__ПРЕДОСТАВЛЕННЫЙ ФРАГМЕНТ__:
^^^^

В заключение попытаемся ответить на вопрос, кем был Остерман: государственным деятелем или вельможным чиновником. Ответ, по нашему мнению, однозначен — он был чиновником, пусть значительным, но полностью или частично лишенным черт крупномасштабного деятеля. Андрей Иванович — чистейшей воды прагматик, исполнитель чужих предначертаний, чувствовавший себя уверенно лишь в тех случаях, когда не он, а лицо, стоявшее над ним, несло всю ответственность за провал или успех его деятельности.
Тщетно искать в бумагах Остермана обилия документов, определяющих курс руководимого им правительства во внутренней и внешней политике. Историкам известны два такого рода источника, причем оба они появились в 1726 г. Один из них является продуктом коллективного творчества, он подписан Меншиковым, Остерманом, Макаровым и Волковым, так что трудно вычленить из него идеи, принадлежащие Андрею Ивановичу лично. Не вызывает сомнений лишь одно — редактировал документ Андрей Иванович. Другой документ с длинным названием «Генеральное состояние дел и интересов Всероссийских со всеми соседями и другими иностранными государствами» составлен единолично Остерманом. Присматриваясь к содержанию документа, можно сделать вывод, что он не содержит четких формул, определяющих курс внешней политики страны и ее ориентацию на союзнические или нейтральные отношения с другими государствами. Автор записки предпочел ограничить свою задачу перечнем выгод и отрицательных последствий в случае сближения России с той или иной европейской страной.

^^^^

__ДАННЫЕ ДЛЯ АНАЛИЗА__:
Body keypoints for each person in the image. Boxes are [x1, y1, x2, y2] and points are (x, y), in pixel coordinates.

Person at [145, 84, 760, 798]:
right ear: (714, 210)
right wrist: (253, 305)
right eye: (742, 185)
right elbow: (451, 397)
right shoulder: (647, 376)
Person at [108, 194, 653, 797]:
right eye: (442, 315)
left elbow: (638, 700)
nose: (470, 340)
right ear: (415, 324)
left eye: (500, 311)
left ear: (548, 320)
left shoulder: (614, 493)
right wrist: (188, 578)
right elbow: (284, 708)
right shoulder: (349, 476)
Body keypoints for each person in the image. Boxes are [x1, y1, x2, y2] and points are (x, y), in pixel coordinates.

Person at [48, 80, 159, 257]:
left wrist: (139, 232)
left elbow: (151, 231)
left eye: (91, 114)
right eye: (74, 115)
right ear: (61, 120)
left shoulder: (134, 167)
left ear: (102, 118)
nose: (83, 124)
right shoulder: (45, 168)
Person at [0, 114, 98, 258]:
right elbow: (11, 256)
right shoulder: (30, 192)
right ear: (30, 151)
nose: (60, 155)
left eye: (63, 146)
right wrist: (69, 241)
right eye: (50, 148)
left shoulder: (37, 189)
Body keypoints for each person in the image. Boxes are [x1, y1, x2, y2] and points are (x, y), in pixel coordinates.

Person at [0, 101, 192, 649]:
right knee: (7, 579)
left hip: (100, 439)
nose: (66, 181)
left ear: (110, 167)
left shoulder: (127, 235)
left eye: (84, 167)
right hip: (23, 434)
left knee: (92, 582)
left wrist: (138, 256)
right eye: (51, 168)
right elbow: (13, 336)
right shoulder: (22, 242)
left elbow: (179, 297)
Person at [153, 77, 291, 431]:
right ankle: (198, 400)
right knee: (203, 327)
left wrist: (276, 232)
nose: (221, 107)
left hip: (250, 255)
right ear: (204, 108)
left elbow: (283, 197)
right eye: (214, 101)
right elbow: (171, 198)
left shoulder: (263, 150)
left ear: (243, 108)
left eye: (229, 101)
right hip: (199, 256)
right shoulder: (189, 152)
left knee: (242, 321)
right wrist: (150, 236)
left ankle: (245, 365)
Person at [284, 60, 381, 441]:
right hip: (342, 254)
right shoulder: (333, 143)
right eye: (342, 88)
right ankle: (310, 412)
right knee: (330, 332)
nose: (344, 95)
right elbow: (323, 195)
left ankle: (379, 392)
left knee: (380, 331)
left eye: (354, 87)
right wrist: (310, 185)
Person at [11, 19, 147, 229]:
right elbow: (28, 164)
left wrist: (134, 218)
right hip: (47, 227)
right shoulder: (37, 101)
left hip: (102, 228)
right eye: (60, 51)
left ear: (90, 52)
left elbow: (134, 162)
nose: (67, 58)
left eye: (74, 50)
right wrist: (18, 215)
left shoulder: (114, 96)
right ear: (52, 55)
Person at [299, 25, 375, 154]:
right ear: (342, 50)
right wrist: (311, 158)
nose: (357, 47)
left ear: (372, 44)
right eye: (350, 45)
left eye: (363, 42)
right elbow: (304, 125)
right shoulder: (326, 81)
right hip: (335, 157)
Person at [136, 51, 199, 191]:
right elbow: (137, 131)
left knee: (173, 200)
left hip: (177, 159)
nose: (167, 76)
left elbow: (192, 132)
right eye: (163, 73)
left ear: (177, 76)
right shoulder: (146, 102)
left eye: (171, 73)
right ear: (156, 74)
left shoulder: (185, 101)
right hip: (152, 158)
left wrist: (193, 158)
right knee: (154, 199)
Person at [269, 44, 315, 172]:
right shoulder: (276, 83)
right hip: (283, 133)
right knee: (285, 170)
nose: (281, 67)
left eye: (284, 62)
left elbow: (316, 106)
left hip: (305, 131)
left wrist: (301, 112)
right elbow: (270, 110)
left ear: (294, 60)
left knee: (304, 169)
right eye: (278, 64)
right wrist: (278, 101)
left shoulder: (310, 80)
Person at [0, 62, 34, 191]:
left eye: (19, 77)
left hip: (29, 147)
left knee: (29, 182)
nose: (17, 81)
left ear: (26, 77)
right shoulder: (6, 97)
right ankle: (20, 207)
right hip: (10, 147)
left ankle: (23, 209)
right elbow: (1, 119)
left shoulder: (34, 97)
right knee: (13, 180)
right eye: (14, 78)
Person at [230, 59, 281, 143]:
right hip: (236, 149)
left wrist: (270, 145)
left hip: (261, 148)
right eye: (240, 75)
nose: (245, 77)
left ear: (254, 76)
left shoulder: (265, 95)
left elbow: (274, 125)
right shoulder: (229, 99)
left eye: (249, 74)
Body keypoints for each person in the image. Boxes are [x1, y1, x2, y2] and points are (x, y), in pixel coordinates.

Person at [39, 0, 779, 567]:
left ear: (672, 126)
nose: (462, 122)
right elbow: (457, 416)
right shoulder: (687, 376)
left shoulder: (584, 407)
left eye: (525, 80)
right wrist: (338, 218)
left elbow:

^^^^

__ОПИСАНИЕ ЗАДАНИЯ__:
Ответьте по фрагменту об Остермане:
1. Кем, по мнению автора, был Остерман: государственным деятелем или чиновником?
2. В каком году появились оба известных историкам источника?
3. Кто подписал первый из этих документов?

__ОТВЕТ НА ЗАДАНИЕ__:
1. Чиновником.
2. В 1726 г.
3. Меншиков, Остерман, Макаров и Волков.